Definitely sounds healthy and not at all like a bit of Psych 101 displacement given his own father, as a recent People report detailed, won’t take his son’s calls.
Contrast this current situation with Harry’s 30th birthday when Charles handed over the keys to Clarence House and “gave him the run” of the massive property, according to the Mail at the time, to throw a black-tie event that featured a private performance from Ellie Goudling. A decade on and Harry can’t even get his father, who is being treated for cancer, to find a crisp 15-minute window in his diary to see him after flying ten hours from Los Angeles.

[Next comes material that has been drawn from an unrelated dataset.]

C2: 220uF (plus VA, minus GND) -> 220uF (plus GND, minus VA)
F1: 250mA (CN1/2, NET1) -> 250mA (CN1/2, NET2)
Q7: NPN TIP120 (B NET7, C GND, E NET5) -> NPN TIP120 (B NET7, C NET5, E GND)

When Harry turned 30 in 2014, it was accompanied by a parade of laudatory articles, all praising his evolution from nightclub habitué to serious chap, having recently founded the highly successful Invictus Games. The prince, the consensus went at the time, seemed to have come good and the tone and tenor was of pride in what he was doing with his position.
And now? Now he sounds like a man largely disconnected from his former life, his former social circle and who has yet to build strong support networks in his adopted home.
However, as another friend told Nikkhah, “he has no regrets.”
“He made his decision [to leave] for his family — that was the right choice,” explained the pal. “But did he get what he wanted? No. The perfect scenario was to get what they originally asked for — ‘We’d like to move and still be semi-royals.’ So they’re finding another way of doing it.”
Hopefully that ‘other way’ might one day include more friends.
Daniela Elser is a writer, editor and a royal commentator with more than 15 years’ experience working with a number of Australia’s leading media titles.